Before he was internationally famous, Crumb toiled for a couple of years under the direction of his then-boss Tom Wilson, whom Crumb characterized as the creator of “that fucking Ziggy.”
Since they hung out for a while, Pekar got the idea from Crumb’s work of telling his own story.
The collaboration between celebrated cartoonist and Cleveland clerk produced not just some of Pekar’s best work, but some of Crumb’s best work as well. Pekar’s focus on good conversation and pungent silences harmonized with Crumb’s own longings to connect with the class of people who’ll never own a yacht, in Drew Friedman’s phrase. Their senses of humor overlapped, and so did their sense of tragedy and solitude.
Their best work together—collected in the essential book Bob and Harv’s Comics (1996) observe the small talk of Pekar’s fellow employees and a co-worker’s casual mention of a near-death experience. (“I talked, I talked Jesus off the cross … but he shot me anyway.”). It’s likely Crumb never did anything in his career as soulful as the story of Pekar mulling over his own mortality during a Saturday-morning trip to a bakery.
When they stopped working together, Pekar found other collaborators. Despite their wildly different styles of these artists, Pekar became an easily recognizable comic character: a balding elder man with big sideburns and the neck of a white T-shirt showing under his button-down shirt.
Unable to draw much, Pekar storyboarded out stick figure drawings, telling the story of his life; he paid various illustrators to flesh them out, and that’s how we have his story.
He grew up the son of a first-generation Polish-Jewish immigrants who ran a small mom-and-pop grocery store. There were two failed marriages, a year at Case Western University, a stretch in Navy boot camp. In the early 1970s, he made an unhappy trip to Santa Cruz and the Oregon coast.
He also recorded personal moments in his living room—pondering books and jazz records (he was a contributor to Downbeat). Pekar was an autodidact; it’s clear he was intelligent enough for academia, and he was proud of the fact that his father was a Talmudic scholar. But as related in his 2006 memoir The Quitter he got his education through second-hand bookstores and the library.
He was an anxious, argumentative man—a nitpicker who could drive people nuts. He was basically gentle despite a temper for two, as the song goes. It was still a surprise to hear that he was a serious fist-fighter when he was young, when the various turfs of Cleveland were very clearly marked out for the different ethnics who lived there.

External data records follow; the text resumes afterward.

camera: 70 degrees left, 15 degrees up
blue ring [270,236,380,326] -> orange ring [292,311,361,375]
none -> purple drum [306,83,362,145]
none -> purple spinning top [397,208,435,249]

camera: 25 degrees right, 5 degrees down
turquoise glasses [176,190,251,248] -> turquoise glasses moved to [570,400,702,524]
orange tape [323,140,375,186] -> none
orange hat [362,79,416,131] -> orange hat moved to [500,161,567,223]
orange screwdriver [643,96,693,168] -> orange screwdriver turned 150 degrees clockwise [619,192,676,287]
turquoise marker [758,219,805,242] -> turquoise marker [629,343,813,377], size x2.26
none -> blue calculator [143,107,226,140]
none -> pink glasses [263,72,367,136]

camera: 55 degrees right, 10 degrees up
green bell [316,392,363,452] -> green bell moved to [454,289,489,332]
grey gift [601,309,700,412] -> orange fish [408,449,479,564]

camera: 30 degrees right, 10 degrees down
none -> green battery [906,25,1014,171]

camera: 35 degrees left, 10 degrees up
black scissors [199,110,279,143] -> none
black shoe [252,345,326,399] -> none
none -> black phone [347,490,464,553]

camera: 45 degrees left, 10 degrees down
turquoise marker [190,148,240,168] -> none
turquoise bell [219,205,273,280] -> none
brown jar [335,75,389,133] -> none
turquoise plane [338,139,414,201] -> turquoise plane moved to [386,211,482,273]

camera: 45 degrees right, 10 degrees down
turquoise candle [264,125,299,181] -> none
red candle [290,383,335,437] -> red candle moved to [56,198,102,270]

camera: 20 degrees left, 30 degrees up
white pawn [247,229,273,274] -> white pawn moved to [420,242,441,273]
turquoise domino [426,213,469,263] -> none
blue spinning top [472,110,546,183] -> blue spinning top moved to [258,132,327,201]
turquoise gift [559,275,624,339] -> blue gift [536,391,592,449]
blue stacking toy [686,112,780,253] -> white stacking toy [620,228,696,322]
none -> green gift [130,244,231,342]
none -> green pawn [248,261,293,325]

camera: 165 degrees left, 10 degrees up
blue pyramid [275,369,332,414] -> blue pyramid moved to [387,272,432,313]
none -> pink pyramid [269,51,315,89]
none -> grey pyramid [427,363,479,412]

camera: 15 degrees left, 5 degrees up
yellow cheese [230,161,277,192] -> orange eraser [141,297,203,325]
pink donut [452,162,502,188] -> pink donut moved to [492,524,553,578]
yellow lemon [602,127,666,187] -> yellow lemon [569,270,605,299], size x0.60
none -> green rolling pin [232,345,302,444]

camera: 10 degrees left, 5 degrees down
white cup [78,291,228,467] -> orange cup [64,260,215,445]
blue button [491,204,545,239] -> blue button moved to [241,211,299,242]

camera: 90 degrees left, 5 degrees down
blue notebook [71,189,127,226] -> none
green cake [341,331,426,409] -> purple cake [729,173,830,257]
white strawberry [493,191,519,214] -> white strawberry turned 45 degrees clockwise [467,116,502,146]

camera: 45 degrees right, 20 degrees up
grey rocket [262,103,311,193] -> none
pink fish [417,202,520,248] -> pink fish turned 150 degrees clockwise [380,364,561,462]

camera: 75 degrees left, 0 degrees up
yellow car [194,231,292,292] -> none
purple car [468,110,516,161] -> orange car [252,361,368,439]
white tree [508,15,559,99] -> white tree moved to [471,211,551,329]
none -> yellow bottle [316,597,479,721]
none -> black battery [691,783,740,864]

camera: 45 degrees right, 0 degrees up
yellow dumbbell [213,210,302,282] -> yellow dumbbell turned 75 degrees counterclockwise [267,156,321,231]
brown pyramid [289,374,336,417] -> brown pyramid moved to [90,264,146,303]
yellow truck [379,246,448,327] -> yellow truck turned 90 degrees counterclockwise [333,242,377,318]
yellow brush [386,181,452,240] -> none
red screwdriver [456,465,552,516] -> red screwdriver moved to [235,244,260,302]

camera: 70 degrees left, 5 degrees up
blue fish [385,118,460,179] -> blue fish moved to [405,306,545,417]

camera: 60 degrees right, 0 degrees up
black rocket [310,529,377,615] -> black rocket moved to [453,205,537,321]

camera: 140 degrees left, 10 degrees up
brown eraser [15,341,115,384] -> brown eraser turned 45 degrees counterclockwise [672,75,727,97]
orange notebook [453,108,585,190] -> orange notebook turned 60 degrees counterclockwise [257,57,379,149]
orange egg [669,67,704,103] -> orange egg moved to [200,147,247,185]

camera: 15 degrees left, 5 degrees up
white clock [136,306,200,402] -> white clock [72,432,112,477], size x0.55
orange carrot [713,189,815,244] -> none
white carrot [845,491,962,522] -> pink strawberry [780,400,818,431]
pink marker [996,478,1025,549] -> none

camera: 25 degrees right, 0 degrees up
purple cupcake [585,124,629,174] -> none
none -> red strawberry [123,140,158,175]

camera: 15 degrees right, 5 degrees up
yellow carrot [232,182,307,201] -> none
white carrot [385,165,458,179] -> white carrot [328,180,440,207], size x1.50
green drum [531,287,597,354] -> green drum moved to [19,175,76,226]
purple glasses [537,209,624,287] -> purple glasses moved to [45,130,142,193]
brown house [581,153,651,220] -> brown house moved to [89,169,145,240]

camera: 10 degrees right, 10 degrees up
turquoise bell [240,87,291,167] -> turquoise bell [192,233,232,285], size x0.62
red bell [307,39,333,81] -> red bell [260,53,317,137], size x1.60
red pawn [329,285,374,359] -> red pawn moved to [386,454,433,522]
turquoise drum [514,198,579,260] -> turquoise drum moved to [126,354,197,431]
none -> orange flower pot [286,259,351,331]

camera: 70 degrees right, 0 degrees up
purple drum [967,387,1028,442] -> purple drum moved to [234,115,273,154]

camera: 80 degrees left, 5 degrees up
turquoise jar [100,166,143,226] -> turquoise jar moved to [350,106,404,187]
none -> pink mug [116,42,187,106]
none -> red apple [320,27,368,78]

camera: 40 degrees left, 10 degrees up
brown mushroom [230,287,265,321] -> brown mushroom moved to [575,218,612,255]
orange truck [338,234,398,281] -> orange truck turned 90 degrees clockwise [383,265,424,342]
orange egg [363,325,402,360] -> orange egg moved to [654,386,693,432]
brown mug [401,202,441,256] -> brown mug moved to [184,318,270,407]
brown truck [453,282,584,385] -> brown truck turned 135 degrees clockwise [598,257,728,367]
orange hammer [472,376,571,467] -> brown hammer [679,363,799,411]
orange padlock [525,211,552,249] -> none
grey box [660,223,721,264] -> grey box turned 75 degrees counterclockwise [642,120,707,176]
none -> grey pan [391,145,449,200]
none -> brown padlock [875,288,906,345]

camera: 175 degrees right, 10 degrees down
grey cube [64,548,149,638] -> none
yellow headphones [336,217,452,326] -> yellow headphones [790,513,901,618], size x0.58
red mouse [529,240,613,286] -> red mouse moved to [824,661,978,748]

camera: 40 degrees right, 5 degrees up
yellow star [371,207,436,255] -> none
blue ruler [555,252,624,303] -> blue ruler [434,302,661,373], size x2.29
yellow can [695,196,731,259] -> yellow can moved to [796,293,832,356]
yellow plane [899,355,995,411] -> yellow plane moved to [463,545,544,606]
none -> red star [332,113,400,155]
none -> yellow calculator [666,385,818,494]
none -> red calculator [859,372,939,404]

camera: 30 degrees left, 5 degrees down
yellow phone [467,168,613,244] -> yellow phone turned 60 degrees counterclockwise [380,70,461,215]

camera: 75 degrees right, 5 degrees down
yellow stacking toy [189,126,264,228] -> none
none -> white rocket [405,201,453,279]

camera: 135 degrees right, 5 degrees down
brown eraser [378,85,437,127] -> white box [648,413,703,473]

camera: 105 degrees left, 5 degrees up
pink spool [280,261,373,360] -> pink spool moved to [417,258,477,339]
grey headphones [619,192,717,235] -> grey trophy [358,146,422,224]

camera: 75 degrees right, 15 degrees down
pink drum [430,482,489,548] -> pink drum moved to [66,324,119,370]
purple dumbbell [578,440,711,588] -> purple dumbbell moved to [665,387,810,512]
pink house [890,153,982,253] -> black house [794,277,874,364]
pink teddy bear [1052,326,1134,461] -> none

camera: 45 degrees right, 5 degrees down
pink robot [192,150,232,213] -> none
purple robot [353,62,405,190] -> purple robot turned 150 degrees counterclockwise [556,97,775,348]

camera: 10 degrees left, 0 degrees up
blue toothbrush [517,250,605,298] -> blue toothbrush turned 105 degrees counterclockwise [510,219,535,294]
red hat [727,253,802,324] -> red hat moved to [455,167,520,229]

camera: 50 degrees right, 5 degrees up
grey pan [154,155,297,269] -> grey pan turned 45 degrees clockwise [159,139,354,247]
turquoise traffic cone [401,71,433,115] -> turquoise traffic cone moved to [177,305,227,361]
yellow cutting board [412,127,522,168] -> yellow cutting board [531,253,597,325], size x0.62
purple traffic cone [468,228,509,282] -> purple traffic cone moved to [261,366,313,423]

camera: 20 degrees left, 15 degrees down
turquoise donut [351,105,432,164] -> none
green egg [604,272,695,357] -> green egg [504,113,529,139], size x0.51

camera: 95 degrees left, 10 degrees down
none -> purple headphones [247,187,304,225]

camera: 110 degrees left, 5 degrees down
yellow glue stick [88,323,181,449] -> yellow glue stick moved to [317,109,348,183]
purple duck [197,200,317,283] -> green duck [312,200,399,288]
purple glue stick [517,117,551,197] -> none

But Pekar was always pugnacious and took great satisfaction in trying to keep David Letterman honest during his various trips to New York to do the talk show. Letterman’s scheme seemed to have been to have Pekar as part of his weekly roster of weirdoes, a salt-of-the-earth eccentric from a city that’s better known as a punch line than a place. Pekar outwitted Letterman, preferring to bring home bad news about General Electric’s misdeeds to NBC, the TV station owned by the conglomerate.
Though he delighted in chronicling his neuroses and fears, Pekar was a brave, honorable man. And he was humble. When I praised his work during my single visit to his house in Cleveland Heights in the early 1990s, he cut me off, “I put my pants on one leg at a time, you know?”
Pekar once described the time he had after he recovered from lymphoma in the 1990s as “windfall years.” (He told the story of that illness in the outstanding memoir Our Cancer Year, illustrated by Frank Stack.)
Pekar had a few of those vintage years after the film of American Splendor came out; he had some fame, and got to see a little of the world and a lot of his faithful readers. Pekar, who was concerned about his life and legacy, who thought of himself as a quitter and a nobody, who feared that his life would leave no impression, was mourned worldwide by fans.